Identification of Small Molecules Aborting Resistance to TB prodrugs – SMARt-TB project
- Team Leader: Nicolas Willand – Professor
- Julie Dumont – Assistant Engineer
- Dr Florence Leroux – Engineer
- Dr Alain Baulard, CIIL, Institut Pasteur Lille
- Dr Kamel Djaout, CIIL, Institut Pasteur Lille – PostDoc
- Dr Astrid Lenne, CIIL, Institut Pasteur Lille – PostDoc
SMARt-TB : Identification of Small Molecules Aborting Resistance to TB prodrugs
During the last few years, our research-consortium has developed an alternative strategy to revert resistance to antibiotics. We have demonstrated that resistance of M. tb to the prodrug ethionamide can be circumvented by waking up alternative bioactivation pathways using small molecules. Buoyed by this initial success, we have now extended this innovative concept to tackle resistance associated to the two nitroimidazoles: pretomanid and delamanid.

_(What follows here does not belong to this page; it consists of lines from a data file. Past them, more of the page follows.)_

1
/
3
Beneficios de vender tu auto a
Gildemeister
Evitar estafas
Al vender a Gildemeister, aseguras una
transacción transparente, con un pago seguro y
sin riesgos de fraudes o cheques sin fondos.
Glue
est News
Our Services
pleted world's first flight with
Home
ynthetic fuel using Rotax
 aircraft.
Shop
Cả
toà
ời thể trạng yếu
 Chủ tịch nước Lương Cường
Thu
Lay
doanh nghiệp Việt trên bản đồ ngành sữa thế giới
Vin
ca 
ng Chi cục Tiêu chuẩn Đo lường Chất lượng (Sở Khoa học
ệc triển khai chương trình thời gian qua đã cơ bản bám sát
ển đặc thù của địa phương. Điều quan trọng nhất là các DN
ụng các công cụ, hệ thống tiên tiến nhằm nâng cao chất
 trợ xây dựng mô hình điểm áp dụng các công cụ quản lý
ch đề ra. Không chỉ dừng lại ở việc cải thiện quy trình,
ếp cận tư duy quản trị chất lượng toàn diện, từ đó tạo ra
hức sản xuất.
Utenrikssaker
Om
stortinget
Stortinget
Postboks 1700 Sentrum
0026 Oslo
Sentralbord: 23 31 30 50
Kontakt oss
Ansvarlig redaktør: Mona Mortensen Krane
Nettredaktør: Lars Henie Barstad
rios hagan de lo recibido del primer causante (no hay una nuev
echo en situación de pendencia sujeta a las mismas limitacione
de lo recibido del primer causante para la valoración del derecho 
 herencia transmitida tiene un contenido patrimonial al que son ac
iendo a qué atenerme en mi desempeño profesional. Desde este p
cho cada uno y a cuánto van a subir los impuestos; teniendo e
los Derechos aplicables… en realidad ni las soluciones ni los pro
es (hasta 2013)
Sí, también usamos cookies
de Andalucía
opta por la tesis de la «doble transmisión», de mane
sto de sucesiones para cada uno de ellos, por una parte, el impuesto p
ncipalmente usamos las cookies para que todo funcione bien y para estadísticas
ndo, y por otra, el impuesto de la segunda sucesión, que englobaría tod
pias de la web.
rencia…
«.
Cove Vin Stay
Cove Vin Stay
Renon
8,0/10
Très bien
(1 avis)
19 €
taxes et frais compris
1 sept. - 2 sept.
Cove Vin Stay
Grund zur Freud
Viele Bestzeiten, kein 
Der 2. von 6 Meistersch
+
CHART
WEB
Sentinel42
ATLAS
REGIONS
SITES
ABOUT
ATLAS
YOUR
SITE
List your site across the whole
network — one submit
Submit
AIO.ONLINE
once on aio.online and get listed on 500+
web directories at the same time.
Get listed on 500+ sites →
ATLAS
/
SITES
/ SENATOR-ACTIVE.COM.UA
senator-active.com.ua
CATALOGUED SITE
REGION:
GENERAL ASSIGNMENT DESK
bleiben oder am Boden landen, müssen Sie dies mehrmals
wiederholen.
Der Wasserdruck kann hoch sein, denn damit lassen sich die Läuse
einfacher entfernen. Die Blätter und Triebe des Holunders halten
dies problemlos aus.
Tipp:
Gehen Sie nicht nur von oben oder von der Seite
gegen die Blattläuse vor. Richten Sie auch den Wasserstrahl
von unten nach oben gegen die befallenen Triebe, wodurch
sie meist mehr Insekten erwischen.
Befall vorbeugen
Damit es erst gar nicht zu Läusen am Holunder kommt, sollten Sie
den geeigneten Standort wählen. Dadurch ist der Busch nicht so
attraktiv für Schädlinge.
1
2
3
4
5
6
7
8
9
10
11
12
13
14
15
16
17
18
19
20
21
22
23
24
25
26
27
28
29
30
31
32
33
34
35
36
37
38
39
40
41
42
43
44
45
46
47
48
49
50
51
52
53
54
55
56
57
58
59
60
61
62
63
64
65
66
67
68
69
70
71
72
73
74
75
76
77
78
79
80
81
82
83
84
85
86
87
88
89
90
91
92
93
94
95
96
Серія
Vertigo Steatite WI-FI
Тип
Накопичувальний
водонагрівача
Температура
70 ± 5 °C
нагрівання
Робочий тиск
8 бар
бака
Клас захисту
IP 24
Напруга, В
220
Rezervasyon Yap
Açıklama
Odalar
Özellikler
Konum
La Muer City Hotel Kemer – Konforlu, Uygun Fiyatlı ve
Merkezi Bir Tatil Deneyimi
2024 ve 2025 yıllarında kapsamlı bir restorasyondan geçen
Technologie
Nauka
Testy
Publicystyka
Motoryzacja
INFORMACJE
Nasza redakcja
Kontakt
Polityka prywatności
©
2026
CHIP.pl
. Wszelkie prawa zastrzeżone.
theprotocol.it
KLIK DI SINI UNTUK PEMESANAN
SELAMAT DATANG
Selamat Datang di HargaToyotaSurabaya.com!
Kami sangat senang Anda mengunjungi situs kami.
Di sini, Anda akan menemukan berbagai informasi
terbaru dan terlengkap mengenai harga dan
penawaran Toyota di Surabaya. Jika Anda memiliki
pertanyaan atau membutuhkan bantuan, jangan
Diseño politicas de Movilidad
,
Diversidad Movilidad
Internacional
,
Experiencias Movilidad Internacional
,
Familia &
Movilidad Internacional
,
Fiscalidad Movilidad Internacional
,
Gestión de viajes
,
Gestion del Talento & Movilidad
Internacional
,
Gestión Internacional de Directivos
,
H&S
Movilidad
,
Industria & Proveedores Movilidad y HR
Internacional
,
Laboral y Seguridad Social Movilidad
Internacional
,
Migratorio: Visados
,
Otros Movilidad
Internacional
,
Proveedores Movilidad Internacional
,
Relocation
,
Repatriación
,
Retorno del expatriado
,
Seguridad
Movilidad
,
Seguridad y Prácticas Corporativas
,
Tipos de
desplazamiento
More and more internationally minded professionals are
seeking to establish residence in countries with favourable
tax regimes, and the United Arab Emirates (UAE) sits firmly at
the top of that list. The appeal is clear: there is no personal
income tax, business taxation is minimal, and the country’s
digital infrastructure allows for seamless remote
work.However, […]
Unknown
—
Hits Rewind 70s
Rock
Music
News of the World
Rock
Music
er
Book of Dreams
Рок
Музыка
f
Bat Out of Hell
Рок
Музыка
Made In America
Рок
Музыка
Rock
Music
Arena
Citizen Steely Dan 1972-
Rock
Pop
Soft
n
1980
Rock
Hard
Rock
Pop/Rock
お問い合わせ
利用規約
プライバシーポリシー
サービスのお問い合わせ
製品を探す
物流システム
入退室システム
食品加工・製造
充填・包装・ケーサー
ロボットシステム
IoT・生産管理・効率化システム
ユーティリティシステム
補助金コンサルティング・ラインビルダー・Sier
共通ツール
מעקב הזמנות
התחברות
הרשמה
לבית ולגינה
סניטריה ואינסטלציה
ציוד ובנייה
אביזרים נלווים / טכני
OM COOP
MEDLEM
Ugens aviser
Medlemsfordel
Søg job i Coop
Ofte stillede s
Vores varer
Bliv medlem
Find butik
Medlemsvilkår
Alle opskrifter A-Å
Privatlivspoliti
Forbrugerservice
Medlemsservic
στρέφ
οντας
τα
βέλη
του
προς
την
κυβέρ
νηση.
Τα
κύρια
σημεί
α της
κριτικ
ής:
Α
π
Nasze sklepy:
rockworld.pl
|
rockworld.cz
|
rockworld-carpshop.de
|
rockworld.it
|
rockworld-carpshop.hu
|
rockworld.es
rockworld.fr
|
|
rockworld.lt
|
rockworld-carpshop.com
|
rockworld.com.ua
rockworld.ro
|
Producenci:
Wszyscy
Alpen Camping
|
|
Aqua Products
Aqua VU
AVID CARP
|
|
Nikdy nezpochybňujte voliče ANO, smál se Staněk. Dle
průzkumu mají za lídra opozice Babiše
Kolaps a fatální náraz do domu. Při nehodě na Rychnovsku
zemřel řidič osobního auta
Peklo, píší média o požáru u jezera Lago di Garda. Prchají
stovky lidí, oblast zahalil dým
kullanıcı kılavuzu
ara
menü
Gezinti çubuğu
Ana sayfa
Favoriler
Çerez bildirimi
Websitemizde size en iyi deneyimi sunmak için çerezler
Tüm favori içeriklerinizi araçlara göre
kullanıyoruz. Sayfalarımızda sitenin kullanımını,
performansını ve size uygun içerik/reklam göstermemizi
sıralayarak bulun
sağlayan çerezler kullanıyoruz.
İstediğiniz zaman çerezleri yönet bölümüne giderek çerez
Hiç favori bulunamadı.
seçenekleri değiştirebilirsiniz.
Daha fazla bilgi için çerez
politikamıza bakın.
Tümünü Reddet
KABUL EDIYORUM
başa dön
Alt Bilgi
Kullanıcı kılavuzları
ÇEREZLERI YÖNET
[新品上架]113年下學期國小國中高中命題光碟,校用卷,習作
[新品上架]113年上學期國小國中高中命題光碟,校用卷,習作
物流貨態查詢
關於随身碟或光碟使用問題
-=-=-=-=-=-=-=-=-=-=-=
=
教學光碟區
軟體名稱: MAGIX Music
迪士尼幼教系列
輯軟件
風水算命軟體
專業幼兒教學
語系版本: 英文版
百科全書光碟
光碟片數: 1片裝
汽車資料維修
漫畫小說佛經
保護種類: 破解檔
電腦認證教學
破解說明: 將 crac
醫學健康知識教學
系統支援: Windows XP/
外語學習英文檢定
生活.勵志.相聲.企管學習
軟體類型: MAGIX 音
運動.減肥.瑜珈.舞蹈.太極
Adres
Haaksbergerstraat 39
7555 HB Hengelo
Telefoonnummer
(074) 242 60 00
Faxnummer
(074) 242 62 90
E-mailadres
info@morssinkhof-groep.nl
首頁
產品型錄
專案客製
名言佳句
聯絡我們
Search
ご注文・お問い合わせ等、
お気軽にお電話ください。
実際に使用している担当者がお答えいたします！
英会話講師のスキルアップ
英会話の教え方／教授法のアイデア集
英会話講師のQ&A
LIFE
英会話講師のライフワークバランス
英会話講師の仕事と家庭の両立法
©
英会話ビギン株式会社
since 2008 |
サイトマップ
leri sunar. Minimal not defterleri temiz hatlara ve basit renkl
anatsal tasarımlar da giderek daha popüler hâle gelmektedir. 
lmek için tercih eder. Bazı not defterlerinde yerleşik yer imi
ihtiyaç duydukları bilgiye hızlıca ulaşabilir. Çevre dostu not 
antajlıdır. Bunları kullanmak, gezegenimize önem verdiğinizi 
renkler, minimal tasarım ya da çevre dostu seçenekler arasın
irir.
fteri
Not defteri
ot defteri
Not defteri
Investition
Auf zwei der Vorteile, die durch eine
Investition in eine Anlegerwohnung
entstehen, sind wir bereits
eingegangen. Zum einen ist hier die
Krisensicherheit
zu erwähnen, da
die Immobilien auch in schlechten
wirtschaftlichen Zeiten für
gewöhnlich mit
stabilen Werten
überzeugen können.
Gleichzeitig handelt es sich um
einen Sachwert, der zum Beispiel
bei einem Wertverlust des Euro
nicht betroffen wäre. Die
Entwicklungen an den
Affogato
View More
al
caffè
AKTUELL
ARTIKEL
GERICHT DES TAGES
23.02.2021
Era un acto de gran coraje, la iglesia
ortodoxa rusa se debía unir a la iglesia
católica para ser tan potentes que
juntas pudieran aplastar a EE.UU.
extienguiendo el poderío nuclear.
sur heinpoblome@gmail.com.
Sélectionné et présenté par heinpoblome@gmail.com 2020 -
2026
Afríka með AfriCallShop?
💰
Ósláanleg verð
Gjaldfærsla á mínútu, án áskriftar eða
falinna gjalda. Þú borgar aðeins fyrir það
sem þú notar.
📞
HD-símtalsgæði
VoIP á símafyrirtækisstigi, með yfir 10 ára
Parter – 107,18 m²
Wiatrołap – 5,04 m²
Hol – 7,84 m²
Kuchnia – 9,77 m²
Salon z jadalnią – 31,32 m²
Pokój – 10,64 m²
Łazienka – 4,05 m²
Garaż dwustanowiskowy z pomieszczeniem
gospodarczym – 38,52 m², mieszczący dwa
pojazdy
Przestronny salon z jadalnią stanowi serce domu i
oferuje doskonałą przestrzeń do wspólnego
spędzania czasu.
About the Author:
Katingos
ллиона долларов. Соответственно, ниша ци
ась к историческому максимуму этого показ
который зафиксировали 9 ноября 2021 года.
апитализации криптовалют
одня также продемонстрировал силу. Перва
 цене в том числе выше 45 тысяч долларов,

We have identified small molecules (SMARt -Nim) that boost the activity of pretomanid and delamanid. The goals of this project is to unravel their mode of action and to optimize their properties.
Using an innovative screening approach, we have identified Small-Molecules Aborting Resistance (SMARt) to the two nitroimidazoles prodrugs: pretomanid and delamanid. The first goals of this project is to unravel the mode of action of these compounds. The second goal will be to study the proteins that restore, directly or indirectly the sensitivity of the bacteria to the prodrugs, which includes deciphering the mechanisms of bioactivation of the prodrugs upon treatment with SMARt-PRE compounds. Escape mechanisms will be studied, not only to understand the mode of action but also to predict the frequency and the mechanism of resistance in the prospect of clinical applications. This work will be done using state-of-the-art biology and biochemistry techniques. The third objective of this project will be to improve the pharmacodynamics and pharmacokinetic properties of the chemical series in order to perform an in vivo proof of concept.